**What is required:** Go through the listing and copy each line that has the string "there" in it.

**Material to process:**
*** Block opens ***

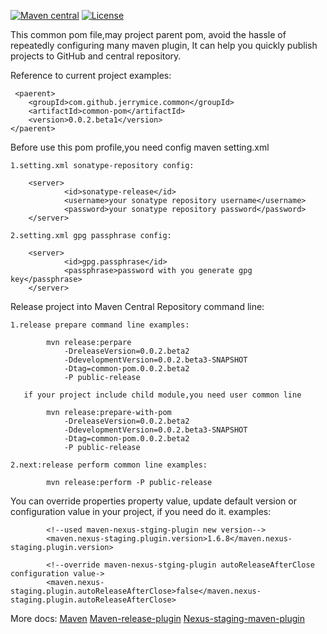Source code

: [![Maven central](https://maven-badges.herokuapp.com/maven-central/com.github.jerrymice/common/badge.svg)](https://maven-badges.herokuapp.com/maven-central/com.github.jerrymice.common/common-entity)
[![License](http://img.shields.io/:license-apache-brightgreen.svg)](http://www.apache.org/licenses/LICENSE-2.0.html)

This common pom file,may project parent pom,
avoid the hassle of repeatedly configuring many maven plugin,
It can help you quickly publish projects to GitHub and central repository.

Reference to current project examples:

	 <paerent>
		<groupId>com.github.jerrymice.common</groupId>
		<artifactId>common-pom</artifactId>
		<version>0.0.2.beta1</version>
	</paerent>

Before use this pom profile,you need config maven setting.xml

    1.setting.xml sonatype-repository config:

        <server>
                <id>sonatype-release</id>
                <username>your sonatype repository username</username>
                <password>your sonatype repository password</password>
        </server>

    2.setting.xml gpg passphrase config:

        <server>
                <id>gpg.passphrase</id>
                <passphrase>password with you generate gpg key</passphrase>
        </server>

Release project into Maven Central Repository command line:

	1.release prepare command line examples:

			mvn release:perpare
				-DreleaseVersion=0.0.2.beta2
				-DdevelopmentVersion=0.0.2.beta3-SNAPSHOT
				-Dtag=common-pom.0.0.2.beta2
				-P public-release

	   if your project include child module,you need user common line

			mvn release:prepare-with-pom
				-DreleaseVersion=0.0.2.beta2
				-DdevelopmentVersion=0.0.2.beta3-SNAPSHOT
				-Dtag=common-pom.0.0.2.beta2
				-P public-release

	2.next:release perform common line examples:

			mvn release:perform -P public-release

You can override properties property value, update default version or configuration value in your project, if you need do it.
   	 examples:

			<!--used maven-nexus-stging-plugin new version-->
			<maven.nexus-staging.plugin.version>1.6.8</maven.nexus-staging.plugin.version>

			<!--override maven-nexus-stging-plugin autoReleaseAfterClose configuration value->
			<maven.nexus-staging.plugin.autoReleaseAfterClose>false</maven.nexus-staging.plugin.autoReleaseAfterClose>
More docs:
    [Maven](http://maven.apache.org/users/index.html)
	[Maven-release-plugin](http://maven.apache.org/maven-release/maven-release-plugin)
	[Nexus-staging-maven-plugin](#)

*** Block closes ***
*** Block opens ***

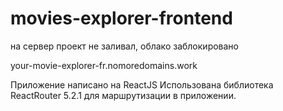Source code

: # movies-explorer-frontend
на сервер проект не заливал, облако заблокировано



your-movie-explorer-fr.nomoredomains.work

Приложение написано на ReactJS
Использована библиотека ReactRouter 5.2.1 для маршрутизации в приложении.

*** Block closes ***
*** Block opens ***

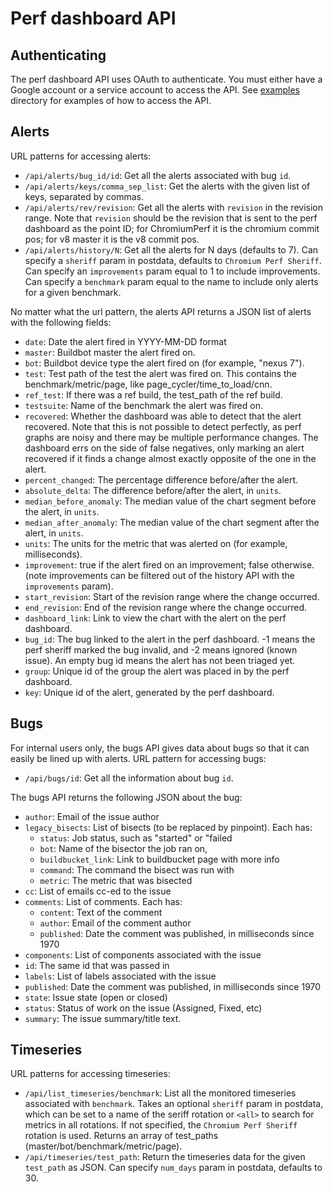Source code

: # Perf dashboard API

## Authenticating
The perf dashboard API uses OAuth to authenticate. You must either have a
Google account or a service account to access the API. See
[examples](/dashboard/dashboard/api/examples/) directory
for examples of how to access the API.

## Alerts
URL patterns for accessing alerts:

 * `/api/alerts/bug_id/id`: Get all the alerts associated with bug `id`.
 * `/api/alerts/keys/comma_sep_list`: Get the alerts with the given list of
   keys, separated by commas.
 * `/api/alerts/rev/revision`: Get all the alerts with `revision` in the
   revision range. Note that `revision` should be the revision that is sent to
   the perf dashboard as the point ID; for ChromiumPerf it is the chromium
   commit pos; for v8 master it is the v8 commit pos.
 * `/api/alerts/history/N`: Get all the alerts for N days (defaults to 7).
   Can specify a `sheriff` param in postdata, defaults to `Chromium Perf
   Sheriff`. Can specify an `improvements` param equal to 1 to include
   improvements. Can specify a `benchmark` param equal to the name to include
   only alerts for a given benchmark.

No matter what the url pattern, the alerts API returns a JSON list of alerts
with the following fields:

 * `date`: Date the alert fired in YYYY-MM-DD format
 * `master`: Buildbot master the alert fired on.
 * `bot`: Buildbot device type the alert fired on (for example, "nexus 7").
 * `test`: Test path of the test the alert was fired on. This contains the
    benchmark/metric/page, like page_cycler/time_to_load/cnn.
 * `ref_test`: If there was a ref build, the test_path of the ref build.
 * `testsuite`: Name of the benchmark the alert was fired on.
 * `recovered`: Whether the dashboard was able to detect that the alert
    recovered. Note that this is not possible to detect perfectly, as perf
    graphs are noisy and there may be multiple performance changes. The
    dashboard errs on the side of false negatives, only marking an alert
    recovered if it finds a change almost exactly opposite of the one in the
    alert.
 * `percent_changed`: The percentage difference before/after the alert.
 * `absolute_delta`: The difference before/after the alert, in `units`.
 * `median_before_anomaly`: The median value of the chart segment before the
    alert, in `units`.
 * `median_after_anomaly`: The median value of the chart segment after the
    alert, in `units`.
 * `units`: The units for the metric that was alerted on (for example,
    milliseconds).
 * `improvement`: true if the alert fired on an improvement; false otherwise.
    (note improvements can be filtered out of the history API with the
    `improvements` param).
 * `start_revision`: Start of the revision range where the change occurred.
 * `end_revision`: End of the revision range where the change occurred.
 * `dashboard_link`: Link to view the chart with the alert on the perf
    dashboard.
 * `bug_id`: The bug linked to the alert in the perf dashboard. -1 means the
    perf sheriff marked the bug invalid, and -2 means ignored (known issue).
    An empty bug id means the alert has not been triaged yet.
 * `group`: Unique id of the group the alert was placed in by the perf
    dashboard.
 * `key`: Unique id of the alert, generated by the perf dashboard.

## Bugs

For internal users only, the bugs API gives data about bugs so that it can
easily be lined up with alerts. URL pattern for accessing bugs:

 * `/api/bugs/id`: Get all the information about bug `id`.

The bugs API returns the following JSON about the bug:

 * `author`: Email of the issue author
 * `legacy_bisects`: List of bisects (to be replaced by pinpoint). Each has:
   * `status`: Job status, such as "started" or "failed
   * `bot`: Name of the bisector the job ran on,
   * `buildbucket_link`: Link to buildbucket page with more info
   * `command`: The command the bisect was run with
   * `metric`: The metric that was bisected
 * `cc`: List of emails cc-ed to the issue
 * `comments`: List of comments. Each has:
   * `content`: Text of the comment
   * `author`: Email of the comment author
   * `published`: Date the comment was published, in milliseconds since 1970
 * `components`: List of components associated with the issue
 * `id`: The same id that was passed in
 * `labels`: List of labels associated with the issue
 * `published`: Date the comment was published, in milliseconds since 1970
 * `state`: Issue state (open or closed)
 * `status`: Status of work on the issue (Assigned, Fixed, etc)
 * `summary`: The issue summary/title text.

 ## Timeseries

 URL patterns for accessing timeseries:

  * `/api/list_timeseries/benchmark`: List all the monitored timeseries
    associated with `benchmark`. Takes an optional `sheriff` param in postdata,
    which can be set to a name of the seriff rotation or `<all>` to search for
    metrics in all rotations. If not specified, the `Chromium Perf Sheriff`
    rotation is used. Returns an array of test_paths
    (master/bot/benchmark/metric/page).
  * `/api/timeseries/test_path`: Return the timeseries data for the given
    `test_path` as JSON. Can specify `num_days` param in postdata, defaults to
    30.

*** Block closes ***

**Task answer:**
 * `ref_test`: If there was a ref build, the test_path of the ref build.
    graphs are noisy and there may be multiple performance changes. The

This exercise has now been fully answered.